04 Şub 2015 11:29 Son Güncelleme: 23 Kas 2018 17:01

Aydın Engin, Mahçupyan'a yüklendi; Kılıf bulmakta zorlanıyor

BugünTV'de yayınlanan Erkam Tufan'la Analiz programına katılan Cumhuriyet gazetesi yazarı Aydın Engin'den Etyen Mahcupyan kritiği.

BugünTV'de yayınlanan Erkam Tufanla Analiz programına katılan Cumhuriyet gazetesi yazarı Aydın Engin'den bir zamanlar beraber çalıştığı Etyen Mahcupyan eleştirisi geldi.

Engin, Mahçupyan için

"MAHÇUPYAN KILIF BULMAKTA ZORLANIYOR"

"Ben Etyen Mahcupyan ile Agos genel yayın yönetmeniyken de çalıştım. Benim için açıklanması çok kolay değil. Tamam bir avanta, bir çıkar elde etme gibi onu onursuz kılacak işlere tenezzül etiğine asla inanmıyorum. Ama o da tıpkı Cumhurbaşkanı gibi kendi doğrularının kesin doğru olduğuna inanan bir arkadaşımızdır.

Burada da bir görev üstlendi. Arada bir ben Davutoğlu'nun danışmanıyım, Erdoğan'ın değil mesajı veriyor. Ama bir yandan da AKP'li bir Başbakanın danışmanı olduğu için de bir şeylere kılıf bulmak zorunda.

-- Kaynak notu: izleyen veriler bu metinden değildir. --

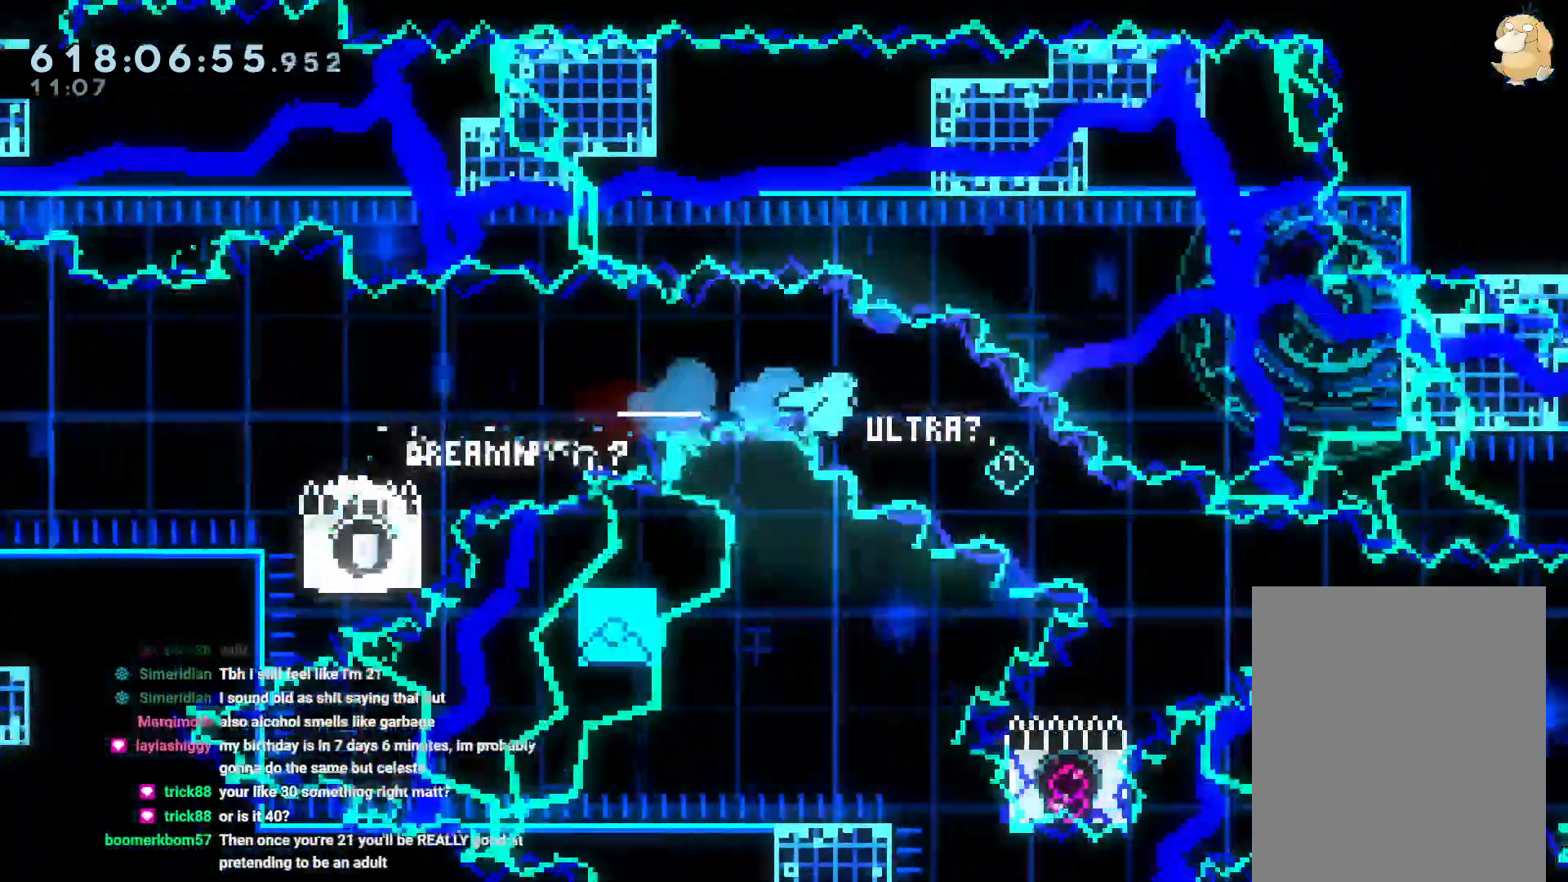
{"dt_ms": 500, "buttons": ["A"], "left_stick": "center", "right_stick": "center", "events": [[17, "A", "down"], [17, "DPAD_RIGHT", "up"], [183, "A", "up"], [283, "A", "down"], [417, "A", "up"], [483, "A", "down"]]}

Orada Etyen Mahcupyan arkadaşımızın durumuna pek özenmiyorum. Şunda dolayı; kılıf bulmak çok zorlaştı, mızrağın çuvala sığmadığı noktalara geldik. Nitekim bence entelektüel birikimi hatta zekası çok elverişli olan Mahcupyan kılıf bulmakta ister istemez elinden fazla bir şey gelmez. Çok zorlanıyor, hatta sık sık ta beceremiyor"


UGANDA'DA BAKAN BENDEN TORPİL İSTEDİ

Cumhuriyet yazarı Aydın Engin, Hizmet Hareketinin okulları için de ilginç bir anısını anlattı:
"Beni en çok etkileyen Uganda'daki okullar oldu, Hizmet Hareketinin müfettişlerinden uzak oradaki öğretmenlerle uzunca konuşma, gözleme imkânım oldu.

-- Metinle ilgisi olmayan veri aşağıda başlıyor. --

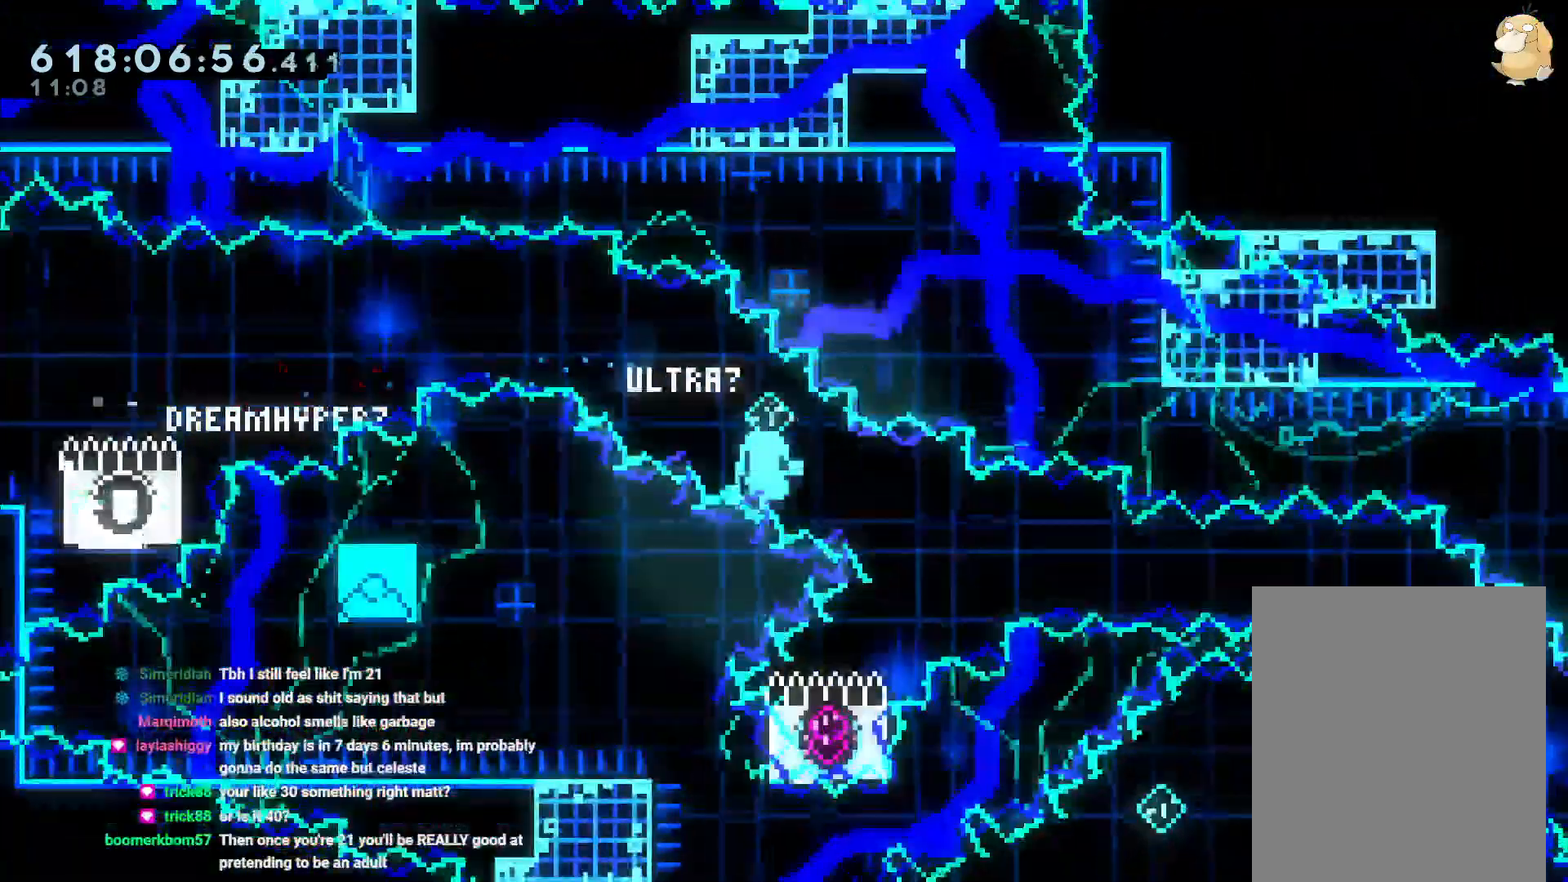
{"dt_ms": 500, "buttons": [], "left_stick": "center", "right_stick": "center", "events": [[50, "DPAD_RIGHT", "down"], [67, "A", "up"], [150, "A", "down"], [150, "DPAD_RIGHT", "up"], [233, "A", "up"]]}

Devlet el mi koyacak, devletleştirecek mi? Ajansa mı bağlayacak, neresinden bakarsanız bakın devlet memurları yerleştirilecek demektir. O iş yürümez. Çünkü bu okulların kuruluş nedeni, misyonu ne olursa olsun orada çalışanların ne kadar misyoner ruhuyla yani Türkiye'nin herhangi bir yerinde elde edebilecekleri maaşları, hatta çok daha az maaşlarla, tam bir izolasyon içerisinde, sahiden fedakarca çalıştıklarının ben dolaysız tanığıyım.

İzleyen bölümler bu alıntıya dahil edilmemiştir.